Communicate this Gorman: bbbbbbbbbbbbbllllllllrrrrrrrrrrrpppppppppppp!

Anonymous said...

Dear NC legislators, be careful who you side with on this issue. Dr Gorman doesn't have to pay a political price, but you will.

Anonymous said...

Gorman must be stopped.

Anonymous said...

Gorman needs to go - If he was any good, another system would have stolen him away. This is not a good idea that has been poorly communicated - it is a terrible idea that he has attempted to move on surreptitiously. Good communication will not improve a bad idea that has been rammed through the legislature (to this point) because he KNOWS the teachers would not go for it. THEY have some common sense. Gorman does not. He does not deserve the job. He is disingenuous and dishonest. I wish there were adequate time to point out all of his misstatements - and that is a generous term. he knows fully well what he is doing, which is why he does it in the dark. The testing has cost students about three to four weeks of quality learning time as teachers are pulled from classes to administer them. Gorman says the time is minimal - I think Gorman's capacity as an educator is minimal. Teacher morale is at a serious low.
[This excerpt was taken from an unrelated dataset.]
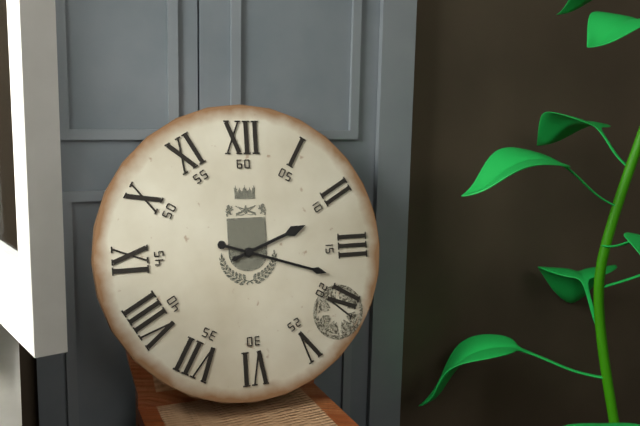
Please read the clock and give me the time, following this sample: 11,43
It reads 2,18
The concept of unionizing is starting to gain acceptance - and it can be done! Please CMS Board - fire him before he does further damage that may not be undone for decades. Enough is enough.

Anonymous said...

How can anybody prove the students are losing quality teaching time by taking these tests? Should I just accept individual teachers oppinions? I ask any teacher who opposes pfp to prove they are doing a good job teaching our youth. I would be out of my job if I told my boss to not worry about my performance because I am doing a good job.

Anonymous said...

This whole initiative rests on the premise that the tests being used to evaluate teacher performance are scientific and accurate.

Readers, they are not.

When such high stakes are attached to the tests, teachers, schools, districts and even entire states pull every string possible to teach to the test. This artificially inflates the scores, reduces their usefulness as diagnostic tools and severely damages students' actual education.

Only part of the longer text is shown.